The result of this argument depends on whether a user requested pooling.

Without pooling: --save-gp-data that will save the different variants of the growth curve OD data before and after it has been fit with Gaussian Process model. Data will be formatted in a long-format where each row is a specific time point for a specific well in a specific plate. Identifying columns include Time,Sample_ID,Plate_ID. The Plate_ID corresponds to the name of the file from which the growth curve was processed. The Sample_ID corresponds to a specific well, see corresponding key files saved in summary for which well. Data columns include the following:

• Time: time points.
• GP_Input: OD after log-transformation and/or baseline (OD at T0) subtraction. This is the OD variant explicitly modeled by a GP. OD at all time points will be included here even if user requested thinning of the data during modelling.
• GP_Output: Predicted OD by the GP model based on the thinned GP_Input.
• GP_Derivative: Predicted derivative of the OD (dOD/dt) by the GP model.
• OD_Growth_Data: GP_Input that has been converted back to real OD but still baseline-corrected.
• OD_Growth_Fit: GP_Output that has ben converted back real OD but still baseline-corrected.
• OD_Fit: Predicted fit for the original OD. This is essentially OD_Growth_Fit but with baseline (OD at T0) added back.
• OD_Data: Raw input data.

With pooling: --save-gp-data will save a table in a long format where each row is a time point for each unique condition and columns include:

• Meta-data variables that were passed to the --pool-by argument
• Time
• mu: mean of th predicted OD
• mu1: the mean of the predicted derivative of OD
• Sigma: covariance of the predicted OD
• Sigma1: covariance of the predicted derivative of OD
• Noise: the measurement noise.

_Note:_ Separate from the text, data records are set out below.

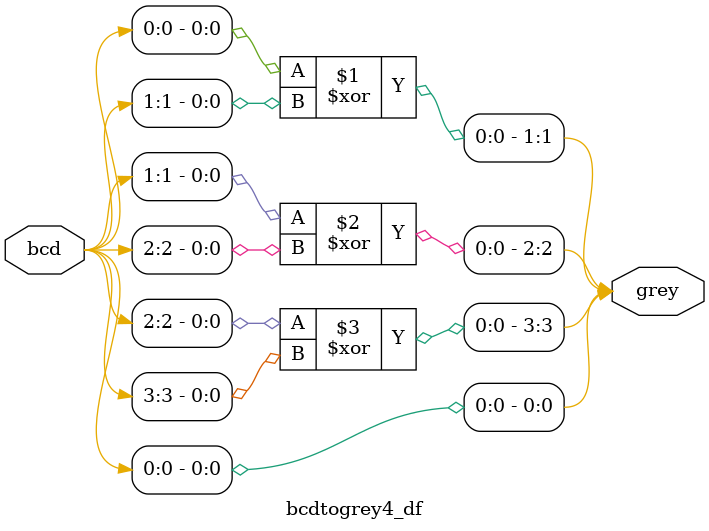
<source format=v>
module bcdtogrey4_df(
    output [3:0] grey,
    input [3:0] bcd
);
    assign grey[0] = bcd[0];
    assign grey[1] = bcd[0] ^ bcd[1];
    assign grey[2] = bcd[1] ^ bcd[2];
    assign grey[3] = bcd[2] ^ bcd[3];



endmodule
</source>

If amiga fit was run with the --fix-noise agument, the value would be the sum of the model estimated measurement noise (which should be negligible) and empirically estimated measurement noise. Otherwise, the value would be the model estimated measurement noise and should be the same value for all time points in each condition.

--save-mapping-tables

A boolean argument that will ask force AMiGA to save all internally-generated or -parsed mapping files into mapping folder.

Technical adjustments to GP modelling

--sample-posterior

A boolean argument on whether to infer summary statistics for all growth parameters. If not called, AMiGA povides a single estimate of each growth parameter based on the mean latent function of the GP model. If called, AMiGA samples from the posteiror distribution (n times, where n is defined in the libs/config.py file, see Configure default parameters), computes the growth parameter for each sampled curve, then returns the mean and the standard deivation of the mean of each growth parameter. See Pool replicates for more details.

--fix-noise

A boolean argument that dictates whether timepoint-specific noise should be included in the GP model. A GP model inherently models noise (error) as a single hyperparameter because it assumes that the noise is the same across all time points. This may not be the case for all growth data. Here, uers can opt for AMiGA to estimate the variance of the data (in pooled growth fitting) and pass those estimates of noise to the GP model which will fix the noise at each time point according to the pre-computed variance. Results seldom vary between standad GP model and fixed-noise GP models. However, the latter is more prone to overfitting and is computationally slower. See Pool replicates for more details.

--include-gaussian-noise

A boolean argument on whether plotted credible intervals should include estimated Gaussian noise in addition to the credible interval of the posterior of the latent function. This currently is only applicable for hypothesis testing plots. If called in conjunction with --fix-noise the credible interval will likely vary over time.

User communication

-v or --verbose

A boolean argument. If invoked, AMiGA will communicate via the command terminal with the user by sharing in real time more details about the input, data processing, and results. This is extremely helpful for troubleshooting.